Roche Researchers Sequence Complete Genome of Cynomolgus Monkey and Develop Novel Gene Expression Microarray for Drug Safety Assessment
23 Sep 2011

A team of researchers from Roche, scientists from Roche Pharma Research and Early Development and Roche NimbleGen, reported in 'Genome Research' that they have generated the first draft genome sequence of the cynomolgus monkey (Macaca fascicularis) and developed a novel microarray design for in depth expression profiling for use in preclinical drug safety research.
 
The cynomolgus macaque is known to be one of the most important and widely used non-human primate animal models in basic and applied biomedical research. Compared to other species, non-human primates have a closer evolutionary relationship to humans and exhibit high physiological similarity well suited to serve as translational models for preclinical drug safety assessment.

To improve the predictive power of primate experiments for humans, Prof. Ulrich Certa, Global Head Molecular Toxicology, and his team first applied a shotgun sequencing strategy using the Genome Sequencer FLX System from Roche’s 454 Life Sciences division in combination with other next generation sequencing technologies to decode the entire genome of a Macaca fascicularis female of Mauritian origin with 6-fold coverage. In addition, roughly two million potential single-nucleotide polymorphisms (SNPs) were discovered which, for the first time, will allow high-resolution genotyping of individuals in this species.

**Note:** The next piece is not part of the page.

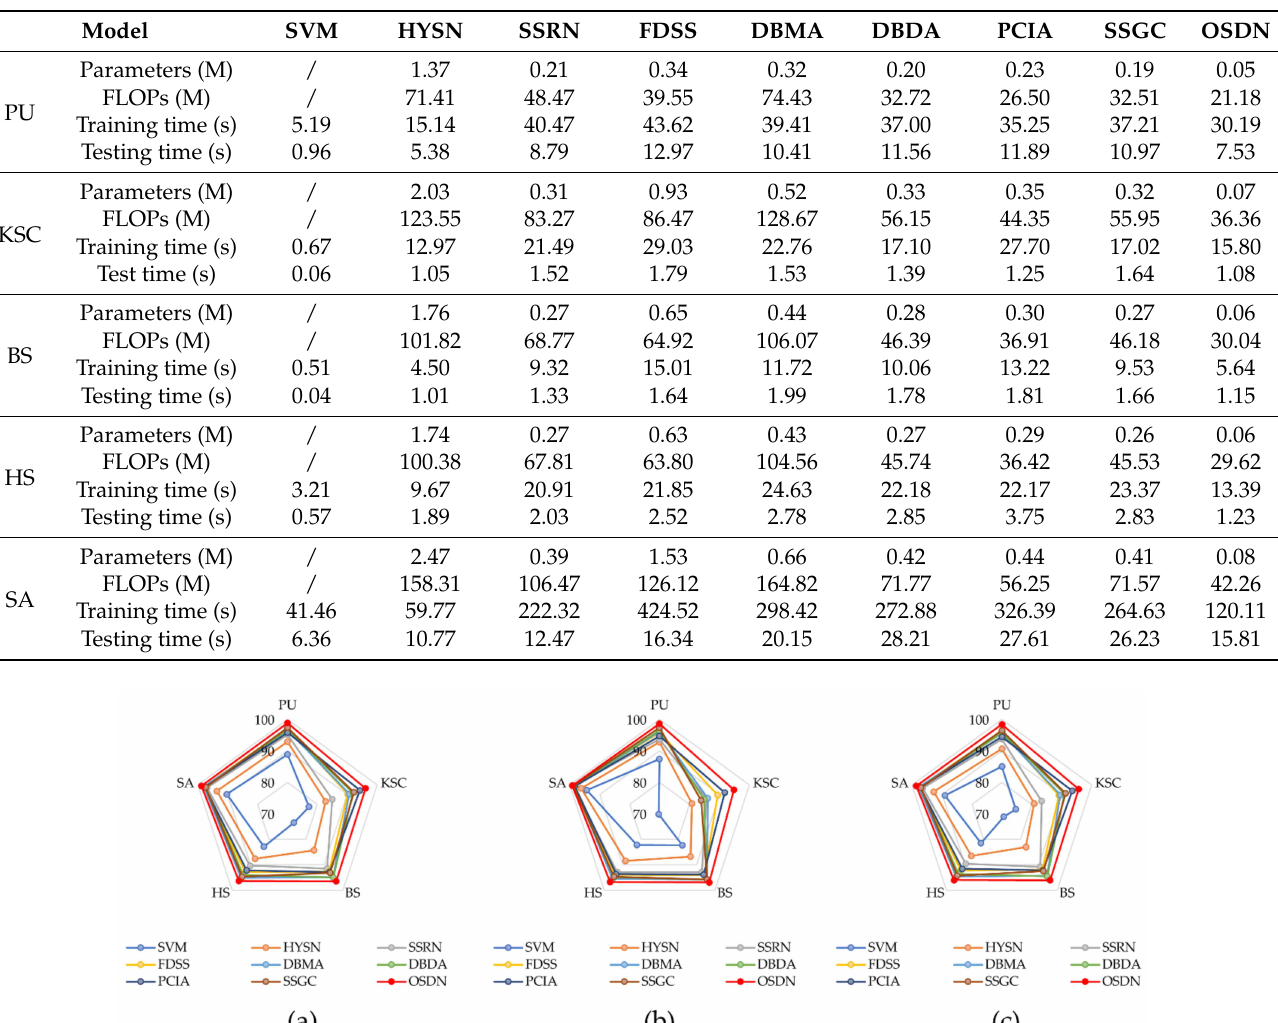
Table 16. The number of parameters, FLOPs, training time, and testing time of different methods for five datasets.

Using a combination of sequence alignment and exon size conservation, more than 20,000 transcripts in the cynomolgus monkey genome were predicted and used to build a M. fascicularis-specific gene expression microarray on the Roche NimbleGen 12x135K platform, in less than two months enabling comprehensive yet economical transcriptome analysis. The 12-plex expression array format contains 135,000 oligonucleotide features per array with six 60-mer probes interrogating each transcript with more probe space available for either including additional targets of M. fascicularis or other custom desired content.

The comparative expression analysis of liver samples from 36 animals of different geographic origin resulted in the identification of over 700 genes with highly variable expression while the majority of the transcriptome showed relatively stable expression with low inter-animal variation. Interestingly enough, considerable inter-individual as well as inter-species variability was found in gene expression levels of a number of drug safety and response related genes. Variation in gene expression among individuals can be critical for the interpretation of drug safety data and genome-wide gene expression profiling can now be used to improve drug safety studies and discover the mode of action of novel drugs in a relevant animal model.

“The flexibility and accuracy of the NimbleGen expression microarray platform allowed us to develop a novel microarray based on our genome sequencing effort. For the first time, gene expression can be monitored with high-specificity in this animal model to answer mechanistic or safety related questions based on transcriptional responses. Furthermore, we plan to design additional arrays for copy-number-variation and SNP analysis on the NimbleGen array platform. These combined efforts will hopefully improve the translational value of non-human primate experiments for humans. As in humans, it might become possible in the future to discover polymorphisms in drug-response genes that differentiate poor and good metabolizers for instance” explained Prof. Ulrich Certa, principle lead of the project.

“The knowledge we obtained from the cynomolgus genome and gene expression profiling using NimbleGen microarrays is an important contribution towards the better use of this species as a drug safety model for the assessment of novel human drugs. In particular, the published research data represents a significant contribution to the global “3R” animal welfare initiative, which has the goal to reduce, refine and replace animal experiments” stated Thomas Singer, Global Head of Non Clinical Safety Pharma Research and Early Development (pRED).